In my world, long hair is for women. Personally, I don’t like men with hair. I’m more than a little grossed out when I see grown ass men with big afros, cornrows, perms, curls, braids, ponytails and dreads. Ice Cube? Yuck with the Jherri curl, Nice with the low cut. Luda? Icky with the cornrows and afro, Cute with the low cut. Snoop? Ridiculous with the curls, perms and braid. Without? Well, he’d still be a NO, but you get my point. Grown men shouldn’t have that much hair. Why is it that I can only think of rappers or sports figures with an abundance of hair? Hmm. . . . . . Anyway, as adult men, they are allowed to make those decisions. However, I’m downright irritated when I see any variation of the same on little boys. I hate it! It’s their child so my opinion means nothing, but I get a little pissed at the parents too. Sorry if I’ve just described your son or the child of someone you love, but I still hate it! I know that many like it, love it even, but not me.
My son was born January 13, 2009 with a head full of hair. Ugh! His hair became my nemesis, my arch enemy, my Achilles heel, my kryptonite!!! I simply hated it; every long, curly strand.
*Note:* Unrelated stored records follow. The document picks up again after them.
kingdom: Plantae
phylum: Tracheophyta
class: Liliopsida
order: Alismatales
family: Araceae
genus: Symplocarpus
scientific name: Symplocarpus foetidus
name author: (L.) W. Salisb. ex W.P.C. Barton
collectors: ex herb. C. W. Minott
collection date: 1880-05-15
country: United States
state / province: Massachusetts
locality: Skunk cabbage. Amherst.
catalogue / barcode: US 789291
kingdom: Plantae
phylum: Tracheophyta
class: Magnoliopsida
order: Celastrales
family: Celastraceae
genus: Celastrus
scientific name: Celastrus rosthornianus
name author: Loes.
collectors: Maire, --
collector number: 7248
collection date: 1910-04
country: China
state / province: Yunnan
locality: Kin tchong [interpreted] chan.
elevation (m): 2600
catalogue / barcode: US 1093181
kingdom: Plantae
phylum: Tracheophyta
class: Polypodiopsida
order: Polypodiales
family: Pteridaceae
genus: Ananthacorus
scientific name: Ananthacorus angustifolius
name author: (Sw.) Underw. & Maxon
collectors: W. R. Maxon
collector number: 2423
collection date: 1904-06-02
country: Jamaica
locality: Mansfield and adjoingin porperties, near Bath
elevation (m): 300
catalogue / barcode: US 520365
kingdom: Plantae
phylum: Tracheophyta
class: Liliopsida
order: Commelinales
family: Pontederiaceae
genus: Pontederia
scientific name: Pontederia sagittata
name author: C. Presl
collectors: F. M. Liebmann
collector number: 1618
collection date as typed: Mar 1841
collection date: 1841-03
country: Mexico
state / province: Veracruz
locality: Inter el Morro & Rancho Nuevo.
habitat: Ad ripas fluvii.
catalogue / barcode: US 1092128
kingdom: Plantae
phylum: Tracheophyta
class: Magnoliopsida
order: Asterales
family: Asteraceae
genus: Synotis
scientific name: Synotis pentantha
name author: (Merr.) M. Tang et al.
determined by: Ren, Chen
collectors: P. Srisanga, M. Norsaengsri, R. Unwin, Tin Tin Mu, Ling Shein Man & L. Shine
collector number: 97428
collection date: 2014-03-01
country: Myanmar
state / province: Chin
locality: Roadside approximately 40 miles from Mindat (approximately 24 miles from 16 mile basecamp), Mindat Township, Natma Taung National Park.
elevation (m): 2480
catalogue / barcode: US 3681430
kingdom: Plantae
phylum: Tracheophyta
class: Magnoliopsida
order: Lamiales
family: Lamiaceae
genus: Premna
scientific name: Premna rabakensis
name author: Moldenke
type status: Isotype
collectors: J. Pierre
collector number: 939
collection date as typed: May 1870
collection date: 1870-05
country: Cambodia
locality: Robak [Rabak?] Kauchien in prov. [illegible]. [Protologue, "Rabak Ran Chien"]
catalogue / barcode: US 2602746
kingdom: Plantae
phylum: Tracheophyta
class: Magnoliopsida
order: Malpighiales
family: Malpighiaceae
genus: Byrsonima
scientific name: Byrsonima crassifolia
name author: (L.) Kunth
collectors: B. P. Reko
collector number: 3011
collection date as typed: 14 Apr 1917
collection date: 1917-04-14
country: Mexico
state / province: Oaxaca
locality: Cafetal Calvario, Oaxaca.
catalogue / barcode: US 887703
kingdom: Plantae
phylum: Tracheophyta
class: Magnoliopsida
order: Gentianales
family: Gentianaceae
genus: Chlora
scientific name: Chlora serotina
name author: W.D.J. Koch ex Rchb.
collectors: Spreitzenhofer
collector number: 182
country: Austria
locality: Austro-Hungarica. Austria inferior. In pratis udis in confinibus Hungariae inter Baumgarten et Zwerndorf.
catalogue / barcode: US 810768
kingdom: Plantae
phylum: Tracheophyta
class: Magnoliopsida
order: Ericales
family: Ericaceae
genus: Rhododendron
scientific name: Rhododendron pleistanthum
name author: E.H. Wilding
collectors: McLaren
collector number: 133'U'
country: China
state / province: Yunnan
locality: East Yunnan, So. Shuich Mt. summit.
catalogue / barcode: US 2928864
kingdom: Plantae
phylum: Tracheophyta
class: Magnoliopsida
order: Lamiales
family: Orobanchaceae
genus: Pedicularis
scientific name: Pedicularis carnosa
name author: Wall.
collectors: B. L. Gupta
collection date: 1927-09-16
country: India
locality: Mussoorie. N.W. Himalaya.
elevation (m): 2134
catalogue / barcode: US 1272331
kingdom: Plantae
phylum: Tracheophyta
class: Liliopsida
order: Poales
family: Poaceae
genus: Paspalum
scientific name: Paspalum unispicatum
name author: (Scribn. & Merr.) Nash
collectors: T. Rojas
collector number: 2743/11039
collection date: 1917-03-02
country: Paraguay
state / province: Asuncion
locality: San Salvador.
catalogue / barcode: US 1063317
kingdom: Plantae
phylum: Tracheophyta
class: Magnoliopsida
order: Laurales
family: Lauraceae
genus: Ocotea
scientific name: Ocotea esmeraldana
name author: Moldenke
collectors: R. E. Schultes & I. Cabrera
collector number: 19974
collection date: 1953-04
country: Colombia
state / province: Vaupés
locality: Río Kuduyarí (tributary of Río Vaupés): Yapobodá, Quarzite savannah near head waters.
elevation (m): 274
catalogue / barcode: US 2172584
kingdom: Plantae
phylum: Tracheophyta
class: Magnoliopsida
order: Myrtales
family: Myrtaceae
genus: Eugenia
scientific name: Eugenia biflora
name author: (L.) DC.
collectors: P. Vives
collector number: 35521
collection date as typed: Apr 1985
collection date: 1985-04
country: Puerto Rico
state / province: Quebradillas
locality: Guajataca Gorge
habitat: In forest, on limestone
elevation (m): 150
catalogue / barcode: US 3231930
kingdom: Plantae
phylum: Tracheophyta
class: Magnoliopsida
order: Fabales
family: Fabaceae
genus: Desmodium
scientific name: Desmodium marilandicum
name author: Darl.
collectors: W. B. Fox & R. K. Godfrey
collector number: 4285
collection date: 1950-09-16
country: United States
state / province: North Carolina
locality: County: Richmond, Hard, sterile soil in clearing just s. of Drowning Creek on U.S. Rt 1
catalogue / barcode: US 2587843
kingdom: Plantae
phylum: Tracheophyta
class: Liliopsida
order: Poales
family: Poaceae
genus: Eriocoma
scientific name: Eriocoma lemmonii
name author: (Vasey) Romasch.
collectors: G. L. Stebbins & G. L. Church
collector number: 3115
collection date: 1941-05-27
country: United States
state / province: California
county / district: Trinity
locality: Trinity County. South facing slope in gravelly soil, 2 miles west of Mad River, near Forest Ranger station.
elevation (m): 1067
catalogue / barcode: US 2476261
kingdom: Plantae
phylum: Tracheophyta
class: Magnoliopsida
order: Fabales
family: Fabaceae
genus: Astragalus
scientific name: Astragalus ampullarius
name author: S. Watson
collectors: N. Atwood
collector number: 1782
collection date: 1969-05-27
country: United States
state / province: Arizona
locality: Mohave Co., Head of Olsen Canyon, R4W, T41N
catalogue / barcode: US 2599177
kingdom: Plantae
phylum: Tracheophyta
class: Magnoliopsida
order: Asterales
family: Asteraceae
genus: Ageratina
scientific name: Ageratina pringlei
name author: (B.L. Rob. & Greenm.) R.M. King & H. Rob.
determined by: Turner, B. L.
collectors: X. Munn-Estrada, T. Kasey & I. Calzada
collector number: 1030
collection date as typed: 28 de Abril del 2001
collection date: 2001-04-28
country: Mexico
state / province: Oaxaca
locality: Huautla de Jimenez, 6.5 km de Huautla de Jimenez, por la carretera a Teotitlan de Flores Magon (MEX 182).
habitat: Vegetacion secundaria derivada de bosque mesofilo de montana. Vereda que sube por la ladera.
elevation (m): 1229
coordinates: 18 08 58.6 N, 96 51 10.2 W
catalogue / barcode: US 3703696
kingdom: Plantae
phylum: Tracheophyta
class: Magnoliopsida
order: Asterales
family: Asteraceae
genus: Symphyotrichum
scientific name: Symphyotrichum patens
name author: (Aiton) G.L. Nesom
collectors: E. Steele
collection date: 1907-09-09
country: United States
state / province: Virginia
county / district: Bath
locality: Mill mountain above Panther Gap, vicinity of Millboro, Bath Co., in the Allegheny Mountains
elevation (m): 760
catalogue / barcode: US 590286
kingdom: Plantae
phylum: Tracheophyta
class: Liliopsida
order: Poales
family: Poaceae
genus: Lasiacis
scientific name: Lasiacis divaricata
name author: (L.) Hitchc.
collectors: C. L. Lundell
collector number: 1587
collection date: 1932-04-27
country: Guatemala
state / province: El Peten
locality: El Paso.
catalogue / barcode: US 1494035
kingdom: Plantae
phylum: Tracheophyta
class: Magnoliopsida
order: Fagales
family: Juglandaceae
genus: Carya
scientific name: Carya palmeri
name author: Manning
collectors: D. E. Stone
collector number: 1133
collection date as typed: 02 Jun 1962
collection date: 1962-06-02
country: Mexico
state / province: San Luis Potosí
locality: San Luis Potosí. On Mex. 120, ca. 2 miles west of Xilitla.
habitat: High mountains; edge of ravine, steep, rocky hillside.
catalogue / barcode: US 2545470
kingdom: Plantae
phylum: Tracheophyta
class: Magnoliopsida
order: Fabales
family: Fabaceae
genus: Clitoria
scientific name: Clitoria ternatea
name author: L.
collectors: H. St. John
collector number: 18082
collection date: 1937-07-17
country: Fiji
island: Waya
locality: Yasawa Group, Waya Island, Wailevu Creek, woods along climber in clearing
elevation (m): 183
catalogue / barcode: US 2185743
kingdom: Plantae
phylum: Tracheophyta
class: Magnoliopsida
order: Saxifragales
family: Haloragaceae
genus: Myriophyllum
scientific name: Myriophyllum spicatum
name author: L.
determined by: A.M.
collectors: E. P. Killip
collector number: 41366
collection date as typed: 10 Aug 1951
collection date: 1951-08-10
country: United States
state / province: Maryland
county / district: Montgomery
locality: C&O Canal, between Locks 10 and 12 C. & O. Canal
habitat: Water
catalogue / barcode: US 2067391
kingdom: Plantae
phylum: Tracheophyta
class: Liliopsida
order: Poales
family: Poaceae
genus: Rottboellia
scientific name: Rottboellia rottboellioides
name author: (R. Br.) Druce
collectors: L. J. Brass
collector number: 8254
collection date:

And, the longer it got, the more I hated it. Unfortunately, MrTDJ and my grandmother, LuLu the Great, were adamant about him not having a hair cut before his first birthday. They are both pretty superstitious and the folklore behind cutting a baby’s hair before age 1 is serious. “You’ll make him stutter”, “You’ll stunt his growth”, and my personal favorite, “He’ll become cross eyed.” There are a million more, but those are the three explanations that you hear most often on this subject. I knew that I would NOT be doing anything other than brushing and oiling my son’s hair until such time as I could cut it all off.
I was excited for baby TDJ’s birthday because a baby’s first birthday is super special. That first year was hard, and I was proud that MrTDJ and I hadn’t accidently killed him, or deliberately killed each other. But, secretly, I was more excited about the haircut that we would give him on January 14. I was so anxious that I wanted to take the day off work to prepare for the event. I didn’t, but I wanted to. Due to circumstance outside my control, we didn’t get to actually do the cutting until January 16. And folks, it was the most miserable 3 hours I have ever spent with my husband and child. My little guy cried, moaned, wailed and made sounds I didn’t know were humanly possible. Our neighbors surely thought that his father and I were KILLING him. Because his hair was so long, we initially took some length off with scissors before going to the clippers. Lawd, that boy gave me and the scissors the side eye, while doing evasive maneuvers with his neck. Once MrTDJ went in with the clippers? **SMH** The little guy cried, I cried, MrTDJ got frustrated with the both of us while trying not to cry. I know that baby TDJ wasn’t actually in any physical pain, but it really hurt me to see him in so much discomfort. I think fear of the unknown mixed with the irritation of being partially restrained by me, frustrated and angered our little guy. I kept trying to reassure and soothe him, but it didn’t help one bit. No one of us was any better until the process was complete and the clippers were firmly back in their case. These early cuts don’t even include a shape up! Whew! It was an ordeal.
So, tell me ya’ll, why 3 months later did I think it would really be any easier? Last night, MrTDJ and I again tortured our little man with his 2nd haircut. I suppose I hoped that because he was a few months older, he wouldn’t be so upset by the process. I hoped that it wouldn’t seem as new and as scary as it had the first time. Well, I guess I was half right – it must not have seemed new, because the minute he saw the case to the clippers, he dropped his cookie and burst into tears. **sigh** I’m still drained from all the tears. My optimism, that this will get easier with age, is fading. I had hoped that one day soon, I’d have the little dude smiling below at the barber shop, but I’m not so sure anymore. I guess this is still better than having to braid the hair of little girl.